While fame came in the sixties, El Verno’s musical career began while he was a young boy. The church he attended musically influenced him, as did his parents who were both singers; then in 1956 as a teenager he travelled to St Lucia and Martinique to play the club scene with Lord Melody and Marty Dimes.
The touring continued with some years spent in New York, Bermuda and a stint in Warsaw. In the late sixties El Verno visited Cuba as a singer in a big band orchestra.
Drumming had always been at the heart of El Verno’s creativity, in the fifties he was making his own drums, but it didn’t become his primary focus until this inspiring trip.
As he put it, “Cuba taught me about rhythms.
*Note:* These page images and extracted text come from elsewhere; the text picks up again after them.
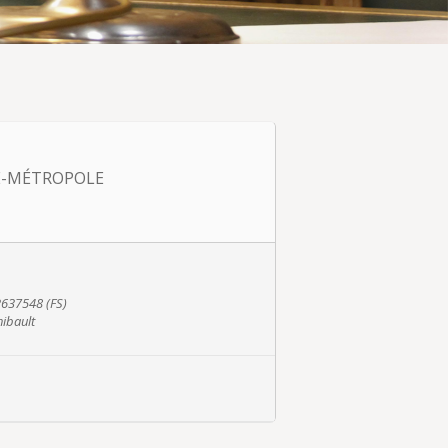
NE-MÉTROPOLE
2637548 (FS)
hibault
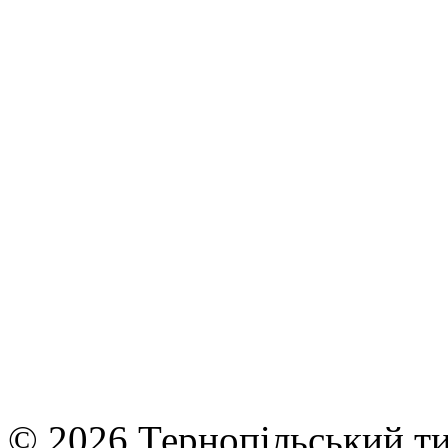
© 2026 Тернопільський ти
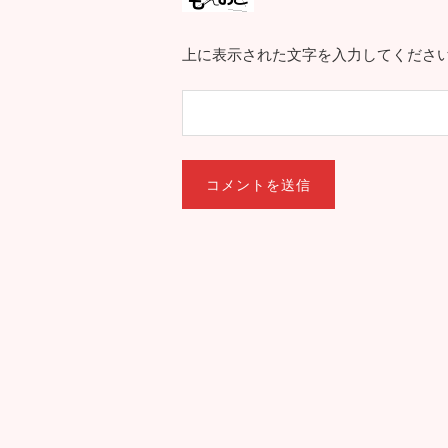
上に表示された文字を入力してくださ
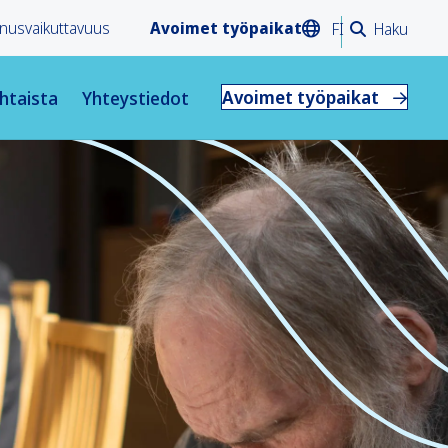
nusvaikuttavuus
Avoimet työpaikat
FI
Haku
Avoimet työpaikat
htaista
Yhteystiedot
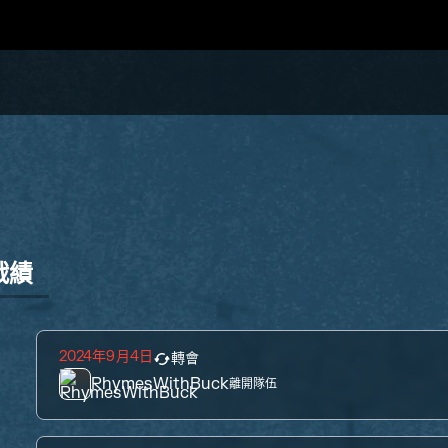
戰績
2024年9月4日
轉會
RhymesWithBuck
離開隊伍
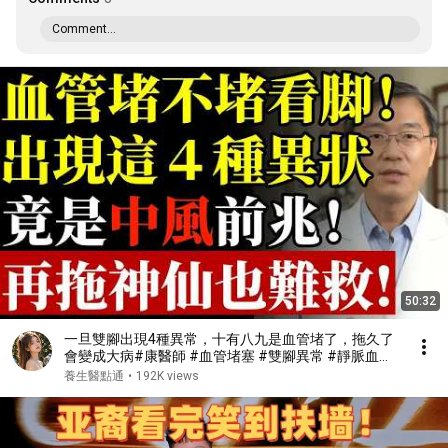
Comment...
50:32
一旦雙腳出現4種異常，十有八九是血管堵了，拖久了
會變成大病#康醫師 #血管堵塞 #雙腳異常 #靜脈血栓
#肺栓塞 #銀髮族養生 #猝死預防 #血液循環 #健康誤
養生醫點通
•
192K views
區 #早知早受益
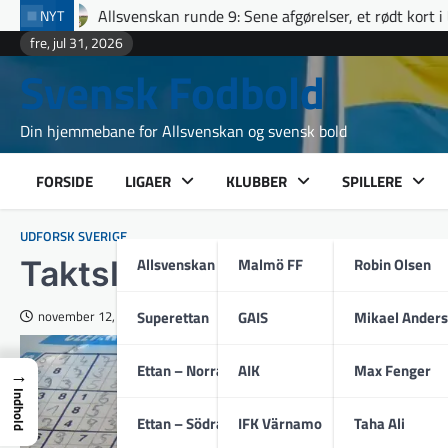
Skip
 runde 9: Sene afgørelser, et rødt kort i Uppsala og fuldt hus til 
NYT
to
fre, jul 31, 2026
content
Svensk Fodbold
Din hjemmebane for Allsvenskan og svensk bold
FORSIDE
LIGAER
KLUBBER
SPILLERE
UDFORSK SVERIGE
Allsvenskan
Malmö FF
Robin Olsen
Taktslag: guide til dit kry
Superettan
GAIS
Mikael Ander
november 12, 2025
Ettan – Norra
AIK
Max Fenger
→
Indhold
Ettan – Södra
IFK Värnamo
Taha Ali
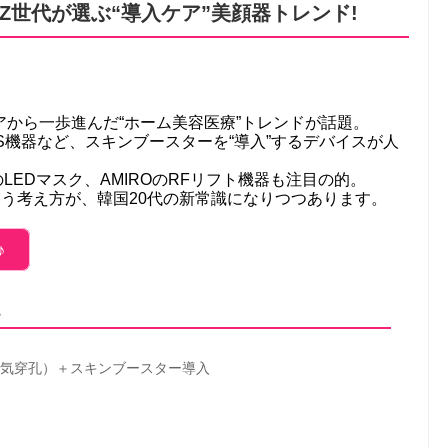
Z世代が選ぶ“導入ケア”美顔器トレンド!
から一歩進んだ“ホーム美容医療”トレンドが話題。
のEMS機器など、スキンブースターを“導入”するデバイスが人
URNのLEDマスク、AMIROのRFリフト機器も注目の的。
いう考え方が、韓国20代の新常識になりつつあります。
♪
로
気穿孔）＋スキンブースター導入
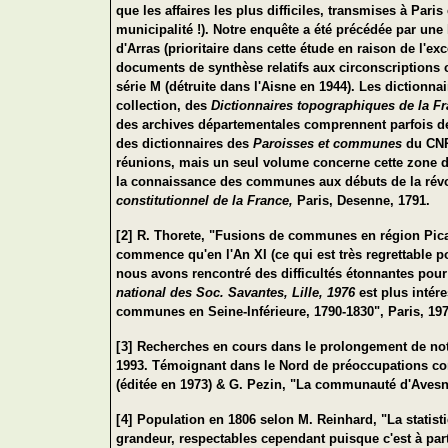
que les affaires les plus difficiles, transmises à Par
municipalité !). Notre enquête a été précédée par une 
d'Arras (prioritaire dans cette étude en raison de l'
documents de synthèse relatifs aux circonscriptions
série M (détruite dans l'Aisne en 1944). Les dictionna
collection, des
Dictionnaires topographiques de la F
des archives départementales comprennent parfois de v
des dictionnaires des
Paroisses et communes
du CNR
réunions, mais un seul volume concerne cette zone d'
la connaissance des communes aux débuts de la révolu
constitutionnel de la France,
Paris, Desenne, 1791.
[2]
R. Thorete, "Fusions de communes en région Pic
commence qu'en l'An XI (ce qui est très regrettable 
nous avons rencontré des difficultés étonnantes po
national des Soc. Savantes, Lille, 1976
est plus intére
communes en Seine-Inférieure, 1790-1830", Paris, 197
[3]
Recherches en cours dans le prolongement de no
1993. Témoignant dans le Nord de préoccupations co
(éditée en 1973) & G. Pezin, "La communauté d'Avesnes
[4]
Population en 1806 selon M. Reinhard, "La statist
grandeur, respectables cependant puisque c'est à part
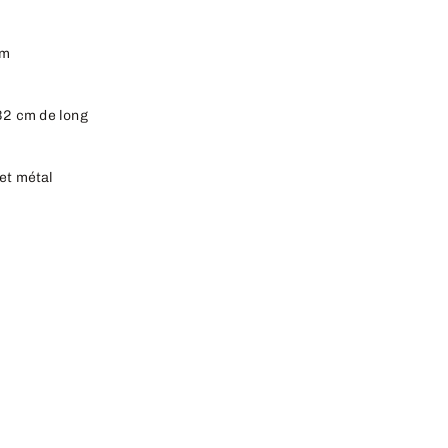
 cm
-32 cm de long
 et métal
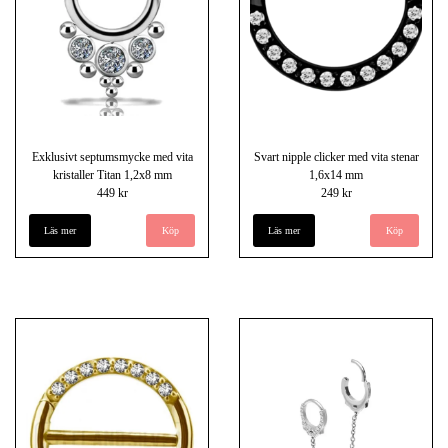
Exklusivt septumsmycke med vita
Svart nipple clicker med vita stenar
kristaller Titan 1,2x8 mm
1,6x14 mm
449 kr
249 kr
Läs mer
Läs mer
Cuba changed my whole life, I took it more seriously when I went to Cuba and saw how they took the arts very, very seriously.
The experience gave him a new perspective on the training required to perfect his skills. He asked some local musicians for lessons in technique and then dedicated himself to practise.
El Verno suffered from kidney failure and spent a total of 28 years on dialysis. His vision, innovation and integrity showed through his ability to deal with his illness and enjoy life despite it.
He believed that music is therapy and once said, “The music of the drum is a magical thing.”
When health problems affecting his hands made it impossible for him to play drums, he learnt how to use his body and voice to make rhythms.
He transferred the playing of an instrument to vocals and then trained others and toured the world performing this art. He was a participant and artistic director of many groups including Yoruba House and the El Verno del Congo Ensemble. He has taken his experience and his respect of Barbadian heritage and music, and passed them down to a new generation of now internationally known Bajan performers.
El Verno del Congo’s classics such as ‘Welcome the Morning Sun’, ‘In Your Natural Way’ and ‘Barbados, You’re so Beautiful’ are testament to his talent and continue his memory. El Verno del Congo passed away after a life of music in 2007.